Added by nathanst (Nathan Stratton Treadway) over 12 years ago. Updated over 12 years ago.

Status:
Closed
Target version:
-
ruby -v:
1.9.3
Backport:
[ruby-core:45359]

Description

In the Performance section of the Regexp documention, it is stated that changing from Regexp.new('a?' * 29 + 'a' * 29) to Regexp.new('\A' 'a?' * 29 + 'a' * 29) speeds up the match significantly. However, '\A' 'a?' * 29 actually expands to "\Aa?\Aa?....\Aa?" -- which doesn't seem like it's what you'd actually want, since [for example] Regexp.new('\A' 'a?' * 29 + 'a' * 29).match('a' * 50) will only match 30 'a' characters [the 29 from 'a' * 29, plus one single one from the set of '\Aa?' items. [That is, Regexp.new('\A' 'a?' * 29 + ...) is doesn't match any more 'a' characters than Regexp.new('\A' 'a?' + ...) would.]

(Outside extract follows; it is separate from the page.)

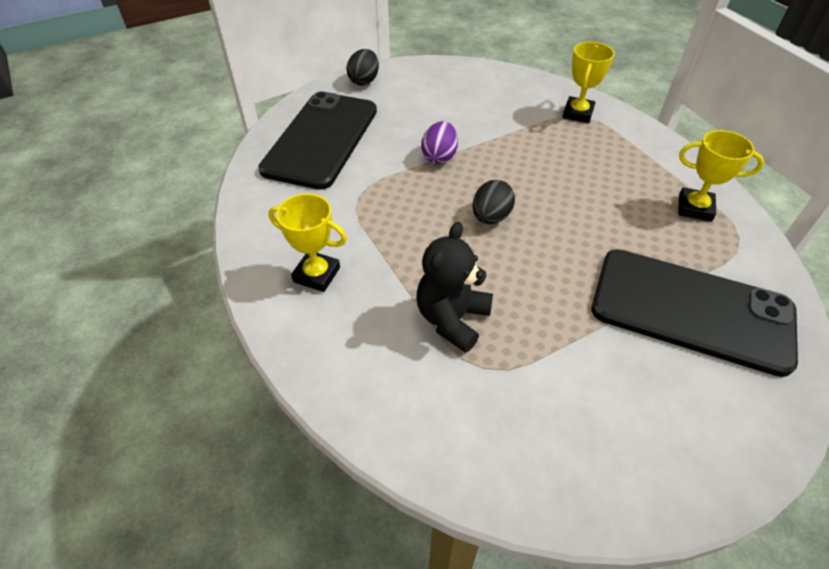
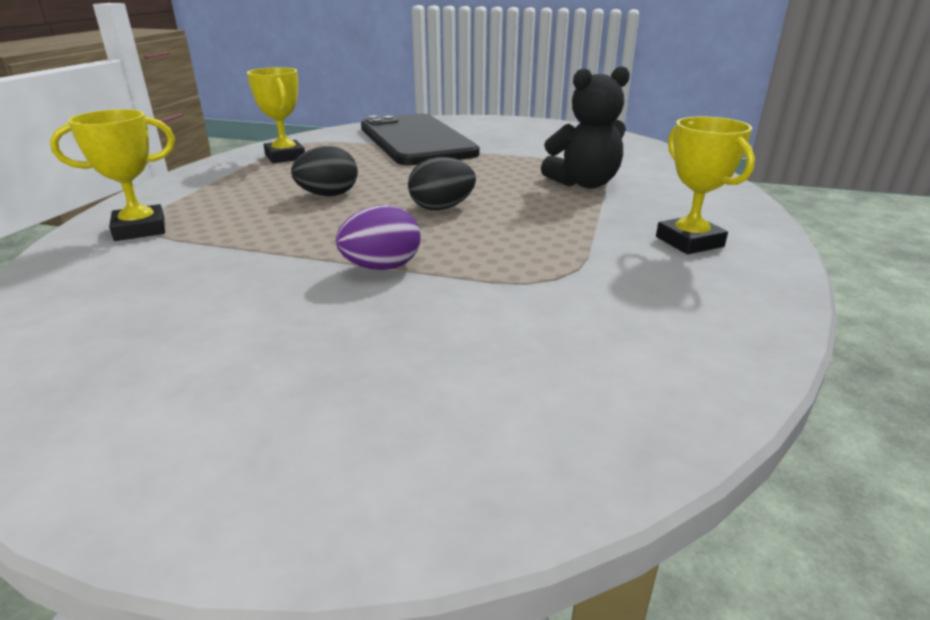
camera: 135 degrees left, 20 degrees down
(321, 139) = (510, 382): black phone -> none
(364, 81) = (202, 480): black egg -> black egg (328, 195)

One can get around this by changing the expression to Regexp.new('\A' + 'a?' * 29 + 'a' * 29), in which case additional "a" characters do get matched as the string gets longer... but with that Regexp the .match('a' * 29) still takes about the same amount of time as the original one.

So I wonder if there is some better example that could be used here?